If you will not be leaving the house, or at least very seldom, you should consider a "Desktop Replacement". One of the biggest killers of electronics is heat, and notebooks get very hot. The Desktop Replacements appear to do a better Job that the more traditional notebooks. The are much large, sometimes more than twice as big, hence disperse the heat a little better.
The second, but not the only consideration, will be if you go mobile. If you plan to pack the computer you need to know how portable you need it to be. Do you need a sub-notebook with a 10.1" screen that weights in under 1 kg., or will a slightly bigger notebook meet your needs and still be portable?

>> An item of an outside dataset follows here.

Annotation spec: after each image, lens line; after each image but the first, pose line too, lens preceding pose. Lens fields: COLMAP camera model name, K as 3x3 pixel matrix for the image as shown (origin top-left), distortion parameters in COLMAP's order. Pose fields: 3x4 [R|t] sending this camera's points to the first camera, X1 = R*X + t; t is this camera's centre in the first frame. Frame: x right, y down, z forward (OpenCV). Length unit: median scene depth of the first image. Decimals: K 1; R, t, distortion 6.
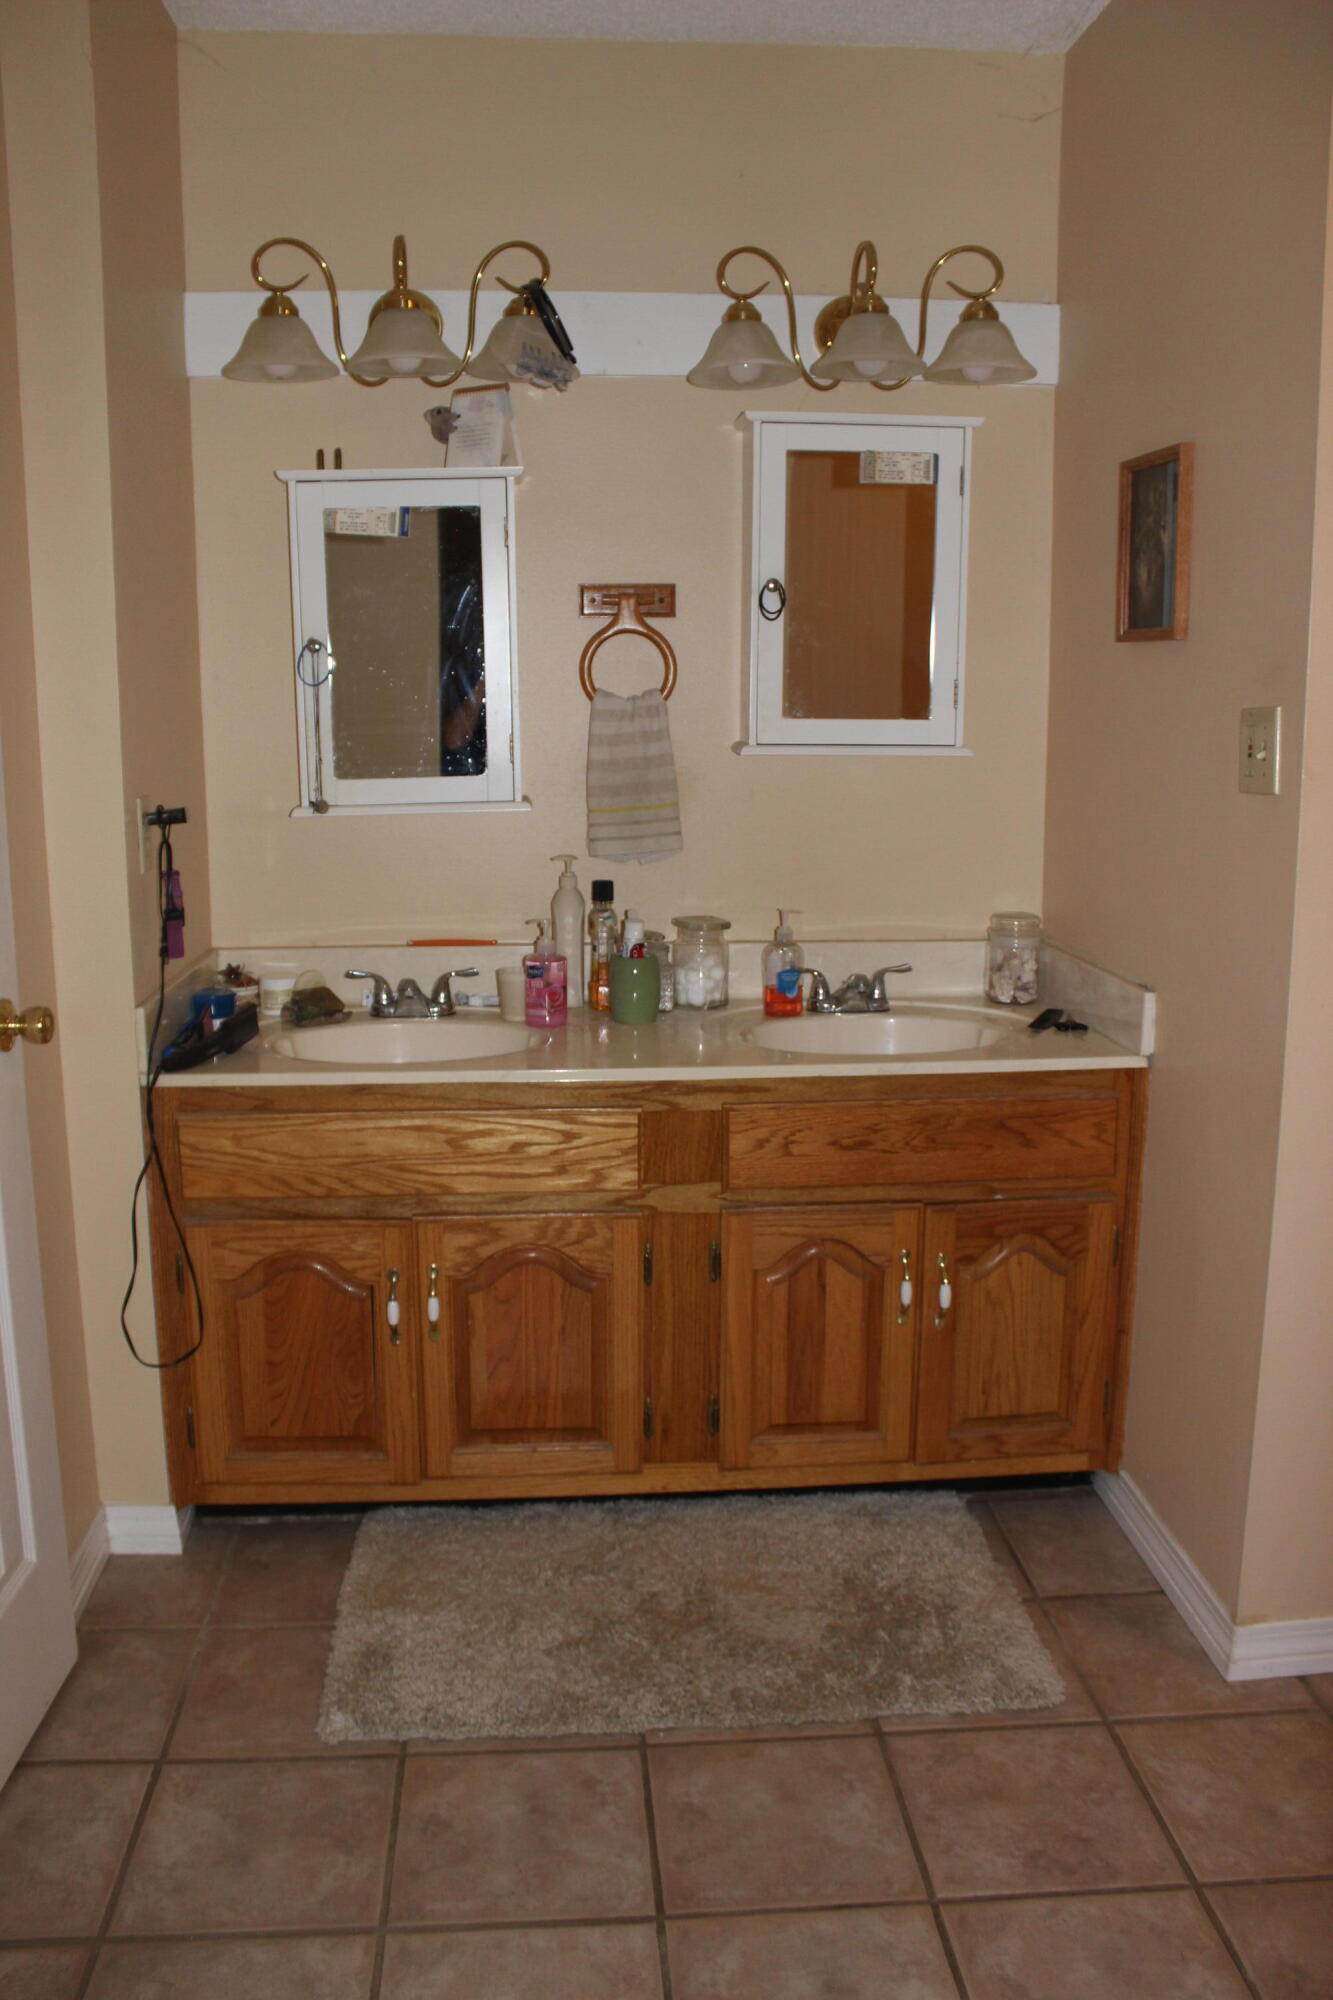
lens RADIAL K [[1659.2, 0, 627.7], [0, 1659.2, 988.9], [0, 0, 1]] dist [-0.167712, 0.152438]
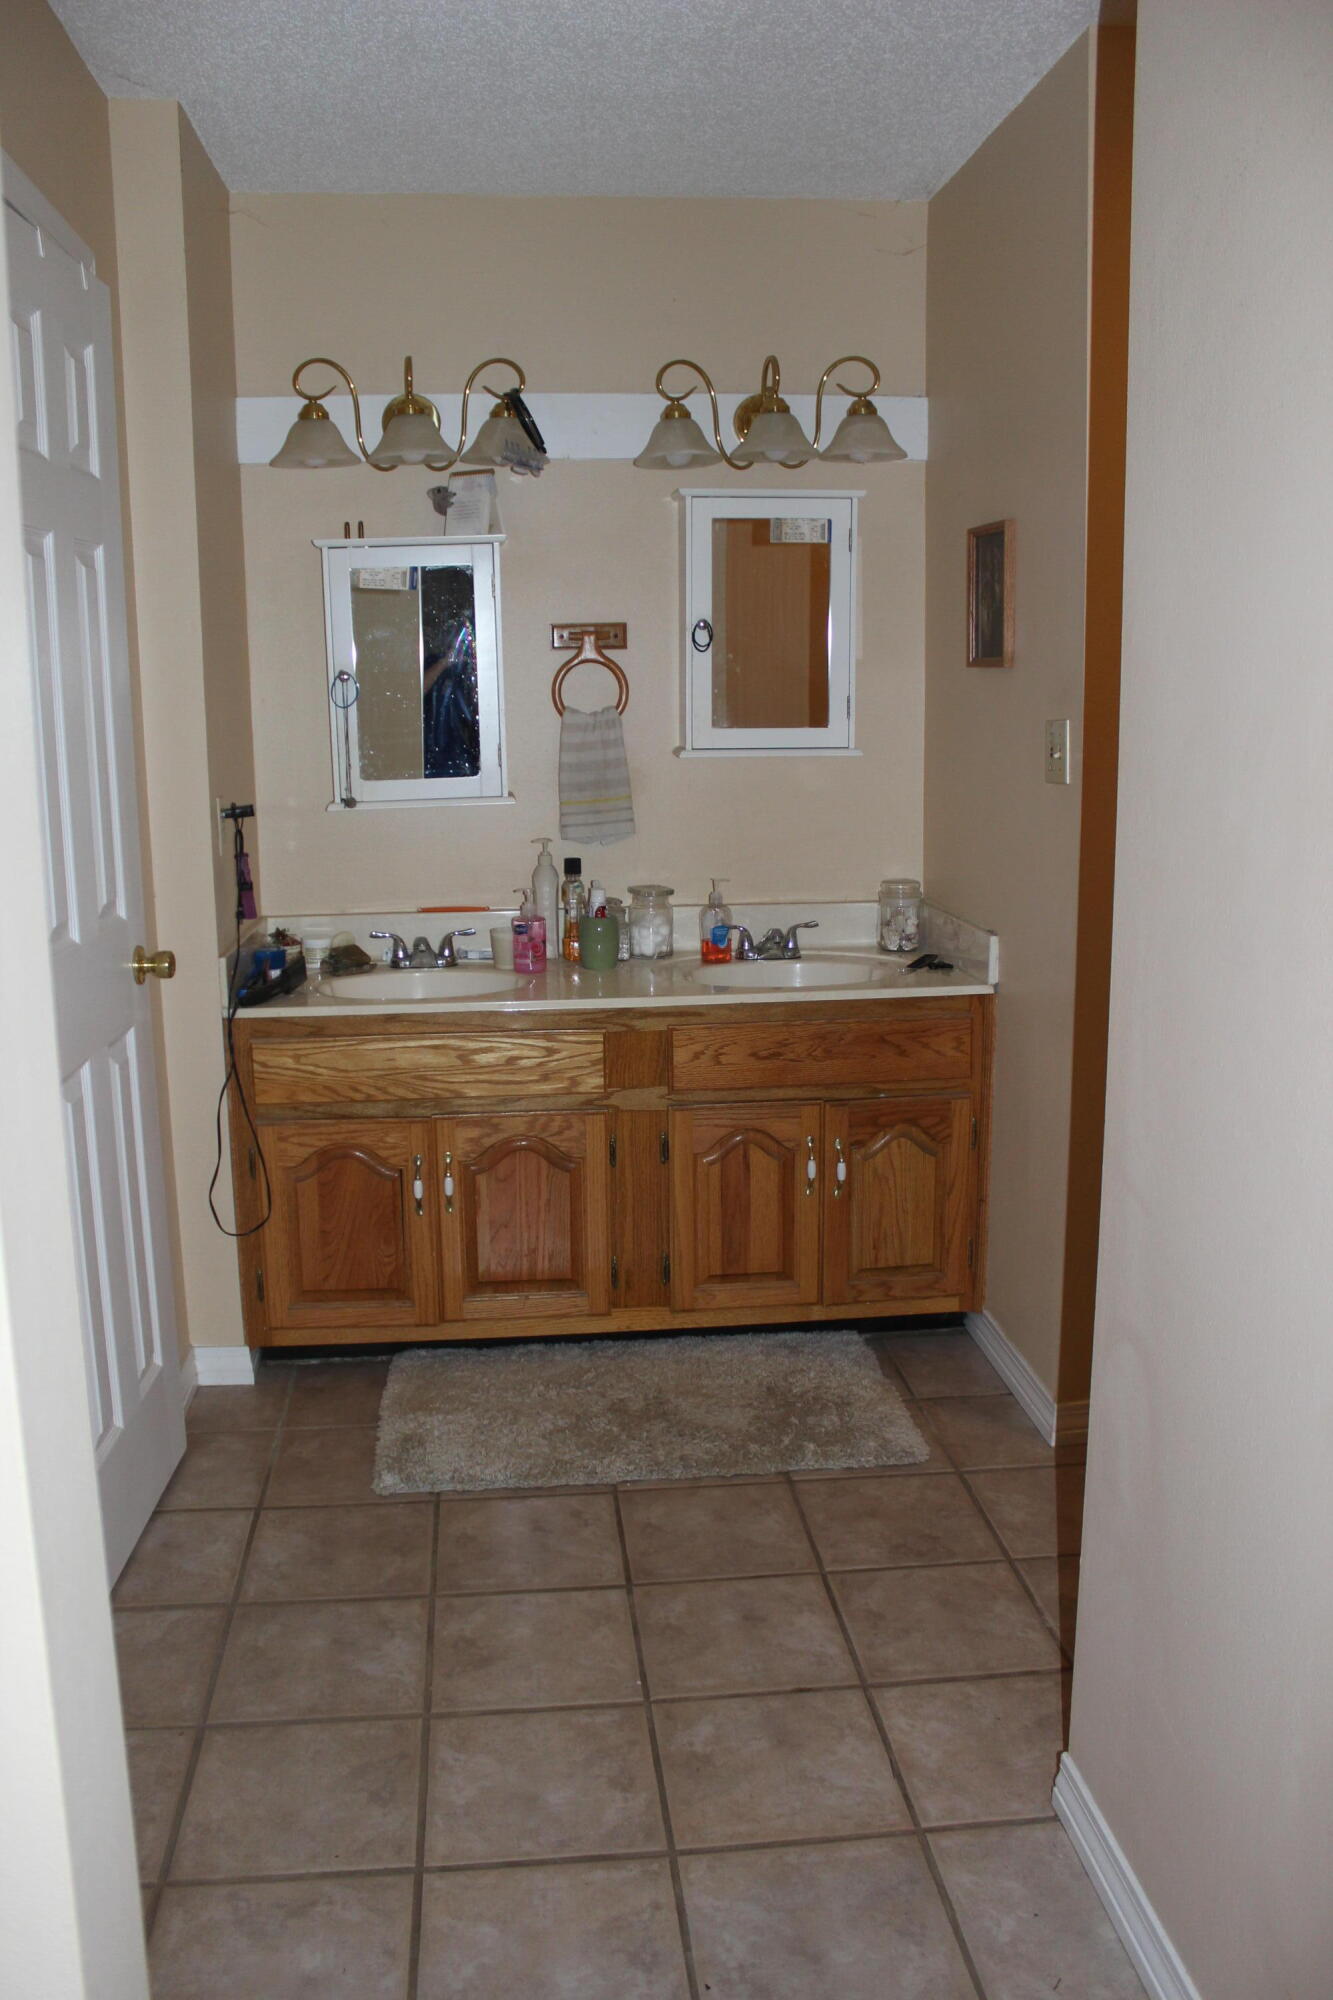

I actually had three notebook (When I thought I needed a notebook). A clunky 15.4" Desktop Replacement for the house. A sub-notebook for when I traveled, and a less than Desktop replacement I keep at work for personal work I needed done. I now have a Gateway M400 at work (and for travel) that use away from home and a full desktop computer at home, not a notebook.
No matter which one you go with be sure and spend $20 USD on a notebook cooler. It is a device you sit your computer on and it draws the heat away. Cheap at twice the price. It will greatly increase the life of your computer.
All things being equal I would not have a notebook computer unless it was absolutely necessary.
I hope I have not confused you. Good luck.